**ASSIGNMENT:** Collect from the data below each line with "List".

Saved data entries:
::::

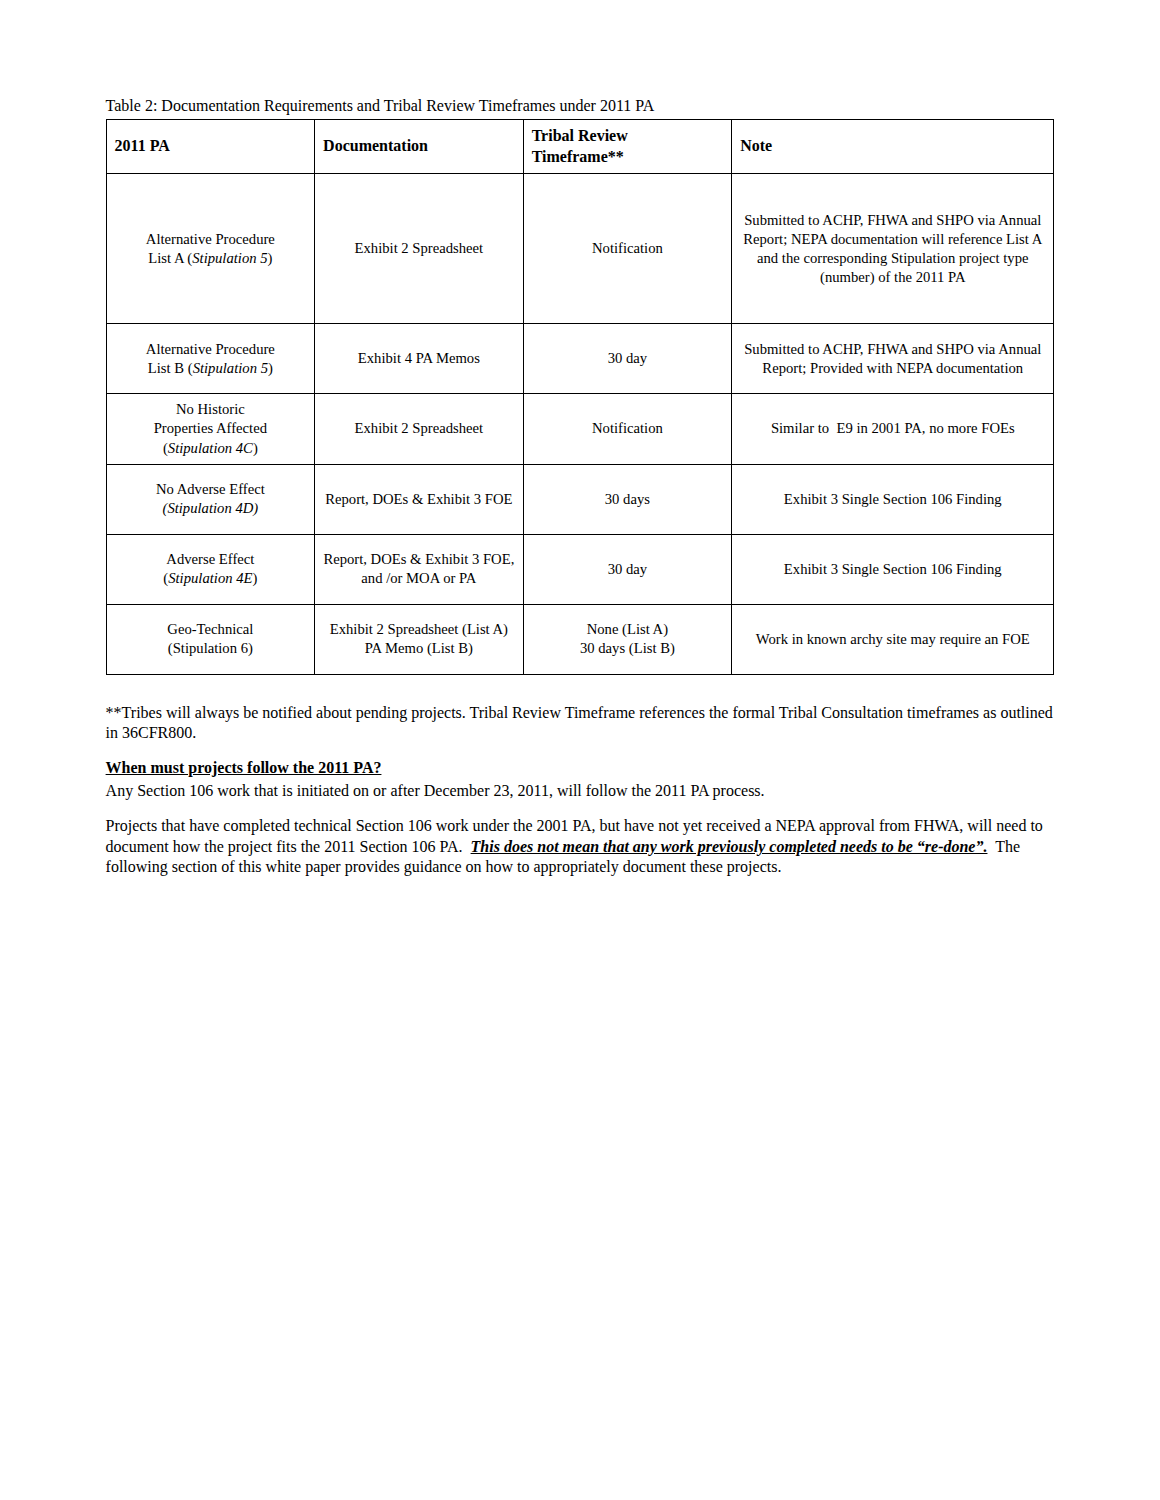Table 2: Documentation Requirements and Tribal Review Timeframes under 2011 PA
| 2011 PA | Documentation | Tribal Review Timeframe** | Note |
| --- | --- | --- | --- |
| Alternative Procedure List A ( Stipulation 5 ) | Exhibit 2 Spreadsheet | Notification | Submitted to ACHP, FHWA and SHPO via Annual Report; NEPA documentation will reference List A and the corresponding Stipulation project type (number) of the 2011 PA |
| Alternative Procedure List B ( Stipulation 5 ) | Exhibit 4 PA Memos | 30 day | Submitted to ACHP, FHWA and SHPO via Annual Report; Provided with NEPA documentation |
| No Historic Properties Affected ( Stipulation 4C ) | Exhibit 2 Spreadsheet | Notification | Similar to E9 in 2001 PA, no more FOEs |
| No Adverse Effect (Stipulation 4D) | Report, DOEs & Exhibit 3 FOE | 30 days | Exhibit 3 Single Section 106 Finding |
| Adverse Effect ( Stipulation 4E ) | Report, DOEs & Exhibit 3 FOE, and /or MOA or PA | 30 day | Exhibit 3 Single Section 106 Finding |
| Geo-Technical (Stipulation 6) | Exhibit 2 Spreadsheet (List A) PA Memo (List B) | None (List A) 30 days (List B) | Work in known archy site may require an FOE |
**Tribes will always be notified about pending projects. Tribal Review Timeframe references the formal Tribal Consultation timeframes as outlined in 36CFR800.
When must projects follow the 2011 PA?
Any Section 106 work that is initiated on or after December 23, 2011, will follow the 2011 PA process.
Projects that have completed technical Section 106 work under the 2001 PA, but have not yet received a NEPA approval from FHWA, will need to document how the project fits the 2011 Section 106 PA. This does not mean that any work previously completed needs to be “re-done”. The following section of this white paper provides guidance on how to appropriately document these projects.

::::

**WRITTEN RESPONSE:**
| Alternative Procedure List A ( Stipulation 5 ) | Exhibit 2 Spreadsheet | Notification | Submitted to ACHP, FHWA and SHPO via Annual Report; NEPA documentation will reference List A and the corresponding Stipulation project type (number) of the 2011 PA |
| Alternative Procedure List B ( Stipulation 5 ) | Exhibit 4 PA Memos | 30 day | Submitted to ACHP, FHWA and SHPO via Annual Report; Provided with NEPA documentation |
| Geo-Technical (Stipulation 6) | Exhibit 2 Spreadsheet (List A) PA Memo (List B) | None (List A) 30 days (List B) | Work in known archy site may require an FOE |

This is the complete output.